Yes, I certainly want it to work with large datasets as well! We’ll have to see how far we can go with the iterator based design it has right now. In principle that is all based on a streaming model that should work pretty well with large datasets, but that is more a hunch of mine right now. Having said that, Query also supports completely custom implementations of all the query operators by a given source type. For example, it would be entirely feasible that when you run a Query query against JuliaDB, it would not use the iterator based implementation of the query operators at all, but instead optimized algorithms from JuliaDB. A fair bit of work to get that up and running, but the core design of Query.jl has that kind of scenario very much in mind.

Yeah, that would be good to understand. One explanation would be that it is using some sort of index, i.e. if the column by which things are grouped was already stored in a sorted way, it would be pretty clear why this could be so fast. But I don’t think that is the case here, actually…

Another interesting comparison would be dplyr and R data.table.


#15

I have been considering using Feather for sanitized data that does not fit into memory, since it can be mmaped. But I don’t know how to write a Feather file when your data won’t fit in memory — I can read it into SQL, but can I then just save it by column progressively?


#16

Thanks @aaowens. At least, even if we’re four times slower than Pandas, we’re much closer to it than Stata. :slight_smile:

That said, I’ve done some profiling, and it turns out we should be able to use a more efficient approach. I’ve commented on technical details on a DataTables PR.


#17

By the way, using @time in this way includes compile time, so that is another possible reason for the apparent slowness of the Julia packages.


#18

I think you can use append in DataStreams. I’ll have more info on this soon.
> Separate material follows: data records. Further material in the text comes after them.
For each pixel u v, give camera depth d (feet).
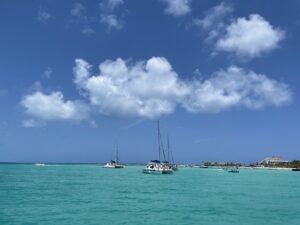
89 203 169.89
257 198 200.13
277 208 160.56
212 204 172.35
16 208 151.12
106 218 131.54
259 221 129.70
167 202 178.19
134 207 159.22
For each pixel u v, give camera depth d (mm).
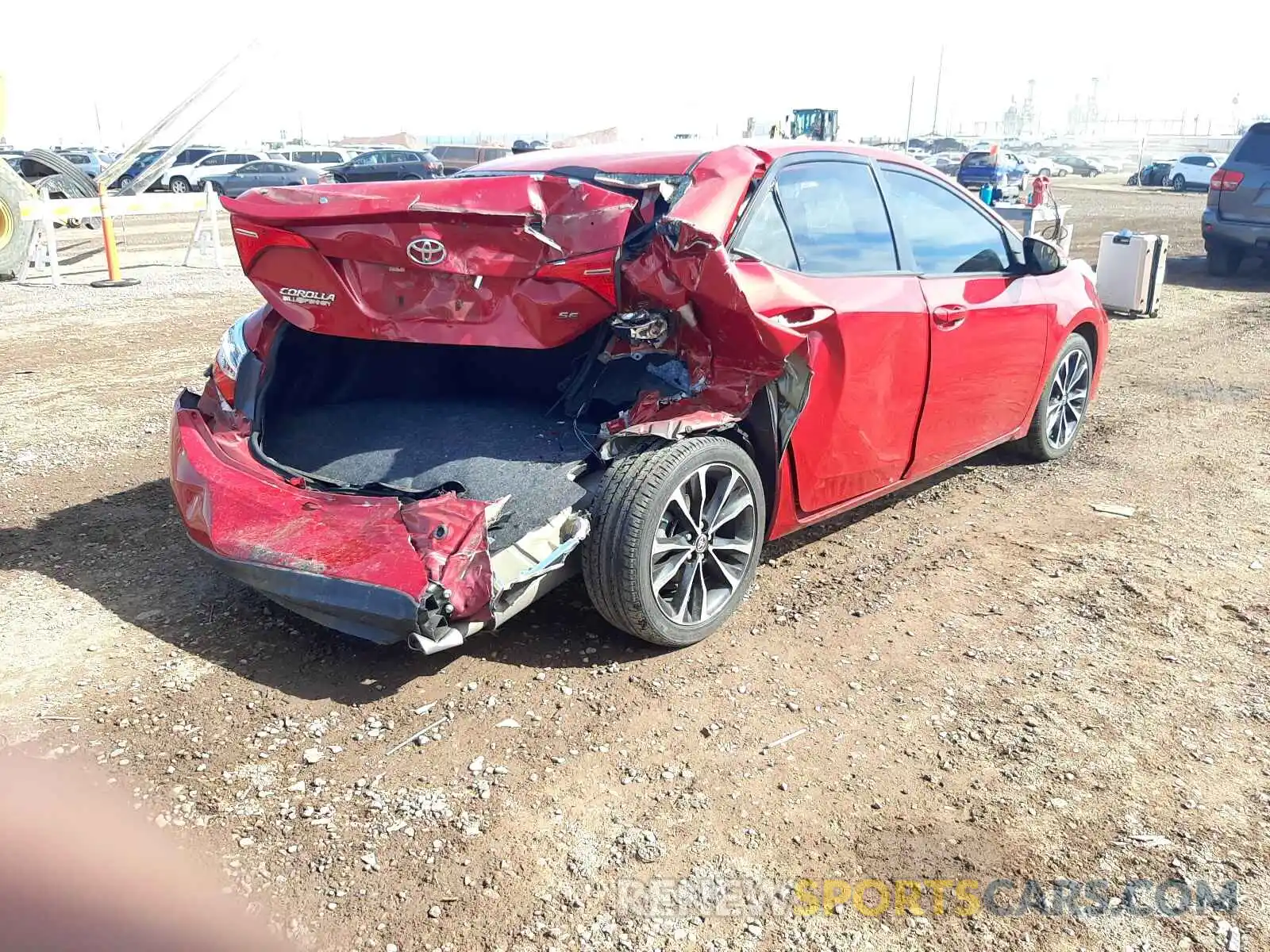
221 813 2639
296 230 3289
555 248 3176
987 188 15148
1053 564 4312
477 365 4297
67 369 7828
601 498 3246
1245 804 2758
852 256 3926
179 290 11977
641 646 3561
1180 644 3625
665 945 2256
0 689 3211
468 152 35875
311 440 3867
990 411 4812
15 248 12328
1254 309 10734
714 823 2652
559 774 2838
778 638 3645
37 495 4984
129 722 3039
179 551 4309
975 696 3275
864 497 4230
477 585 2982
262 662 3404
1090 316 5496
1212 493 5219
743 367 3379
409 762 2879
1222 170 12469
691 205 3332
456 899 2369
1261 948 2264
Unfortunately my initial experience with it was bad enough that my response was to immediately abandon it rather than try to figure out the real reasons for the slowness. That said, I should probably revisit it, it would be very gratifying to be able to use Query.
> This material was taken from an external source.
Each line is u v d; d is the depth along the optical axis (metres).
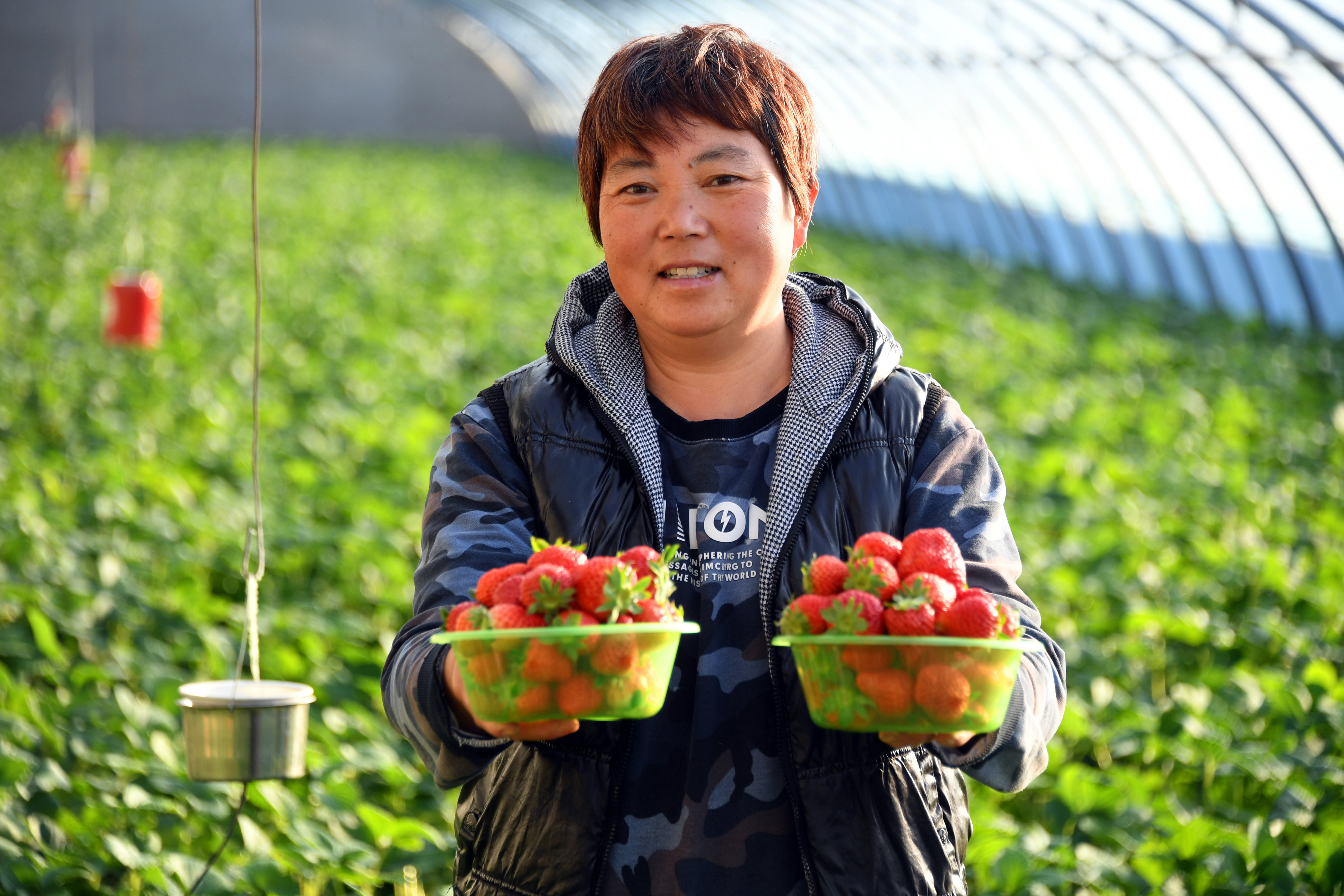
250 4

By the way, does Query support Pandas? Is there a DataStreams interface for Pandas?

Before I started doing data science and was doing HEP, we always used a serialization format called a ROOT tree and in retrospect I really wish I had taken more time to appreciate how wonderful the tools I was working with really were. I’ve actually toyed with the idea of going back to using ROOT trees. One of the big problems with doing data science as opposed to HEP is that you have data in all sorts of ridiculous formats like strings and the ungodly absurdity that is date-time. When I did HEP everything was a double (occassionally an integer) and if you had suggested to me that I store date-time data anywhere on my file system I would have kicked you out of my office. This has led me to toying with the idea that all data should be only ints and floats, but that it should be made easy for it to be displayed to humans in other ways (this is already the case of course, but what I mean is more along the lines of only allowing data to be stored in e.g. Vector{Int} or Vector{Float64}). I’m getting waaaay off topic now, but these are just some of the ideas that have been bouncing around in my head. I’m really sick of spending time manipulating data. I’m sure we all are.


#19

My Stata benchmark wasn’t quite right. Stata doesn’t support multiple in memory datasets, so the by operation I benchmarked was actually a by plus a join.
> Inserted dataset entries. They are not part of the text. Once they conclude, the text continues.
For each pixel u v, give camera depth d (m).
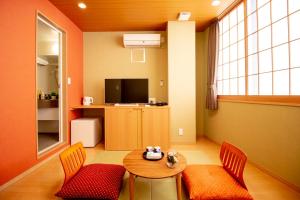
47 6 2.66
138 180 2.06
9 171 1.96
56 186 1.97
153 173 1.54
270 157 2.19
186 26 3.56
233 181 1.60
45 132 4.34
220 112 3.45
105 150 3.27
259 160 2.38
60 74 3.25
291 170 1.90
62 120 3.26
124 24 3.68
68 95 3.33
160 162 1.77
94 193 1.55
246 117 2.66
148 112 3.29
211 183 1.57
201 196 1.46
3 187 1.88
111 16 3.29
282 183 1.99
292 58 1.96
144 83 3.66
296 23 1.92
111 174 1.82
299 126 1.81
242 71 2.87
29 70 2.26
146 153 1.95
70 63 3.42
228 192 1.46
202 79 4.19
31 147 2.30
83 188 1.57
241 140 2.79
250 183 2.00
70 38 3.42
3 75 1.87
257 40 2.49
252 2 2.61
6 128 1.92
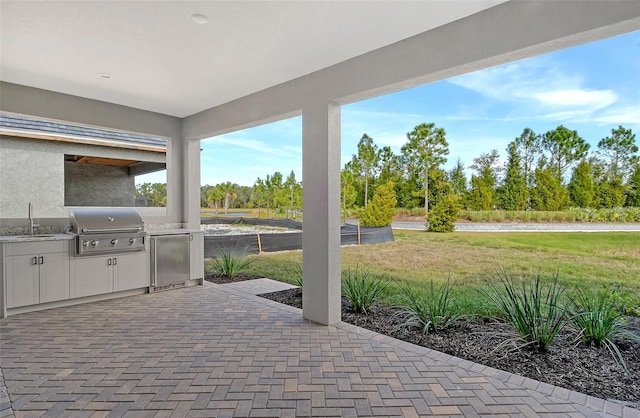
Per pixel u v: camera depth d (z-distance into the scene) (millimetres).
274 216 8906
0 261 4156
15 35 3271
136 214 5414
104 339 3549
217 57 3762
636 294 3943
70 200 8867
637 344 3295
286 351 3287
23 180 7090
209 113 5777
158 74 4266
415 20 2977
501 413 2314
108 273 5020
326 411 2326
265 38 3318
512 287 3885
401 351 3311
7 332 3717
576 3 2371
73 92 4945
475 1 2682
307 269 4246
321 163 4098
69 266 4668
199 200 6535
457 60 2969
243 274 7129
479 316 4164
Regarding joins, for DataTables:

dt2 =  by(dt, :B, d -> mean(d[:A]))
join(dt, dt2, on = :B)

For pandas:

df2 = mean(groupby(df, "B"))
df3 = merge(df, df2, left_on = "B", right_index = true)

I suspect there is some way to do this all in one go, like with broadcasting and the dot notation in Julia.

DataTables: 459s
Pandas: 14s


#20

Ouch. Thanks for catching this. I really need to reconsider the new algorithms we use. Better use DataFrames until then, it gives timings much closer to Pandas.